Problem description –
Which lines of the records contain "pixels"? Collect every one of them.
**** Study material
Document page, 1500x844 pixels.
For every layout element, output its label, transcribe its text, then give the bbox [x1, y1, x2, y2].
********
**** Study material
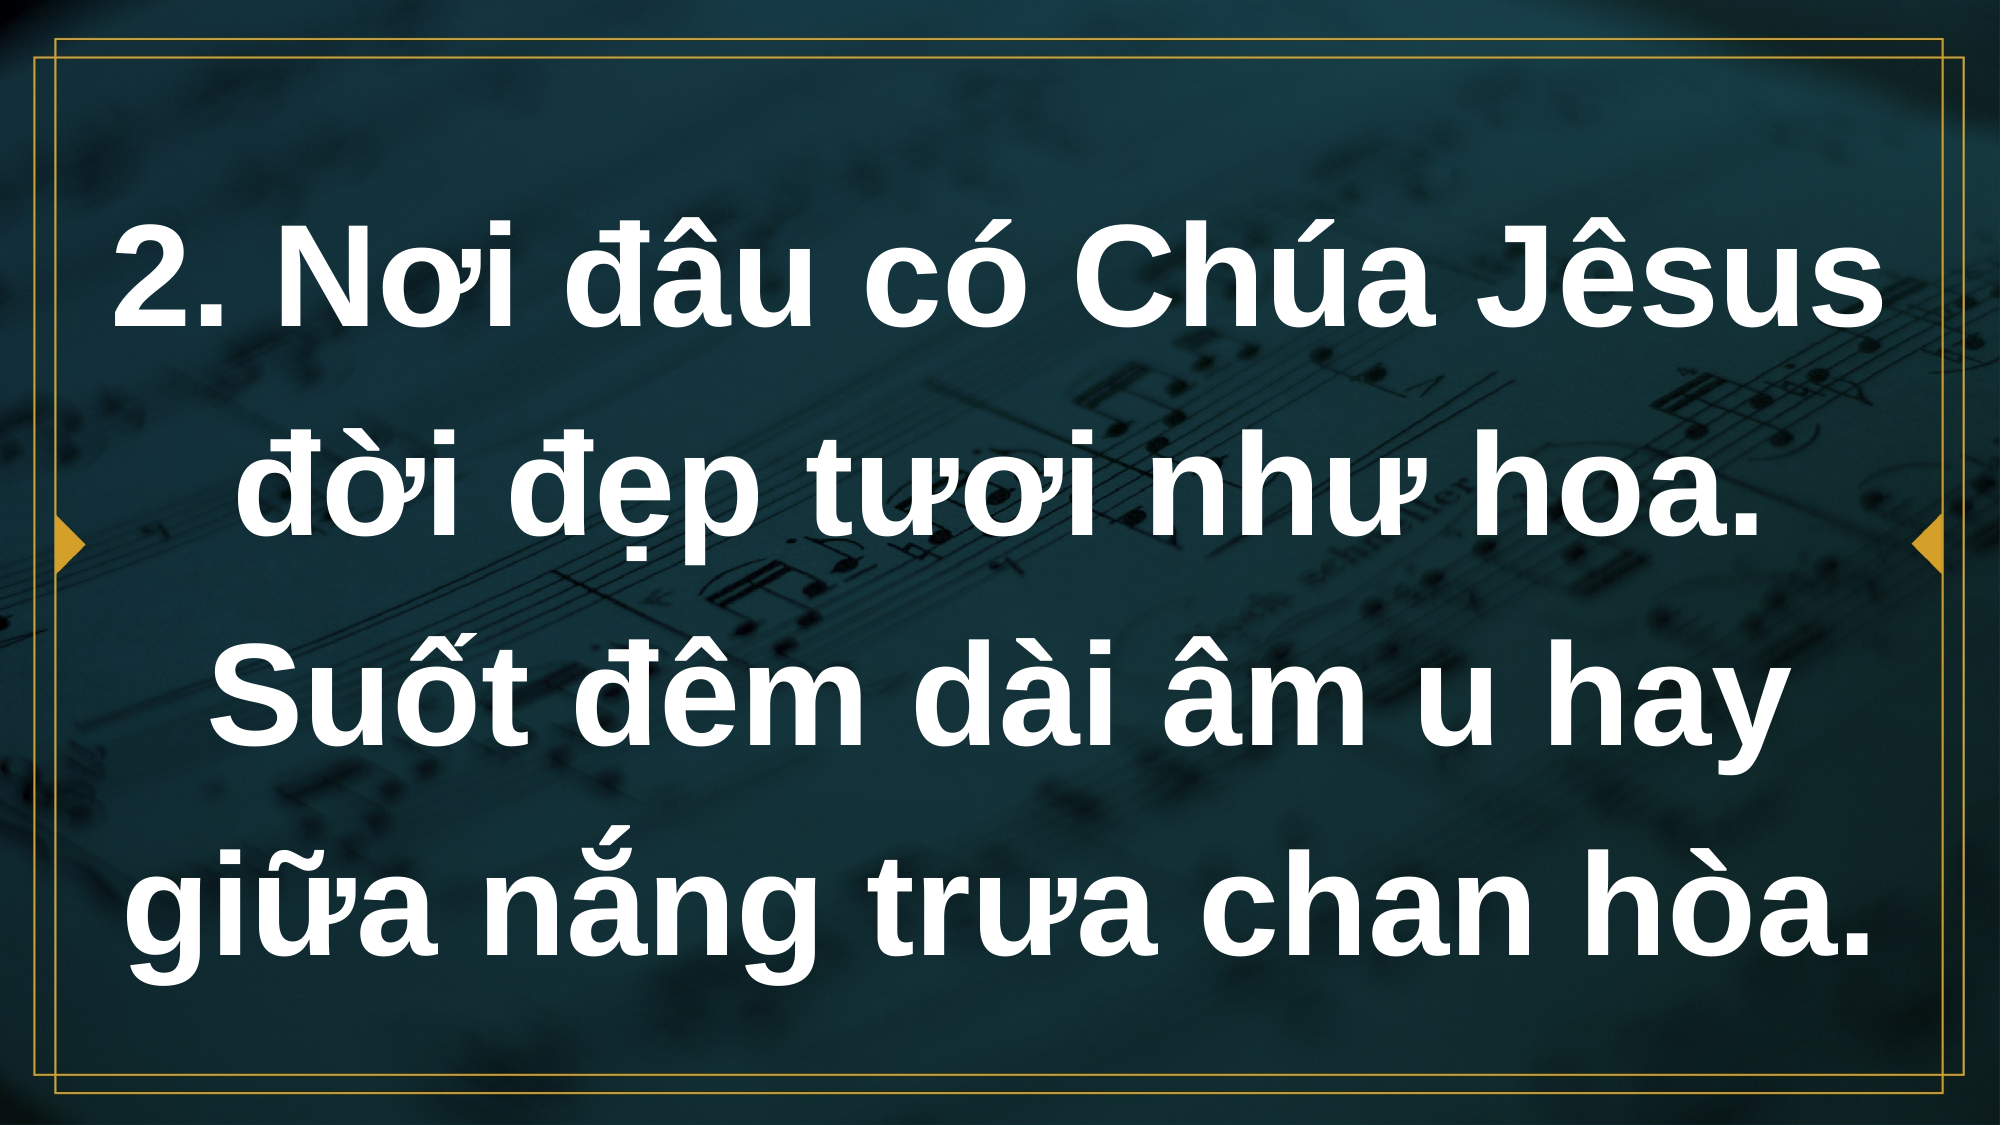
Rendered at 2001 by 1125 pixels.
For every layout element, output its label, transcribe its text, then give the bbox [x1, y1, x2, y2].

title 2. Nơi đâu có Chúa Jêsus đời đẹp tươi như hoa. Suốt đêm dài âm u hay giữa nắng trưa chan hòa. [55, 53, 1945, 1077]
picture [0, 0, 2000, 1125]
********
Reply –
Document page, 1500x844 pixels.
Rendered at 2001 by 1125 pixels.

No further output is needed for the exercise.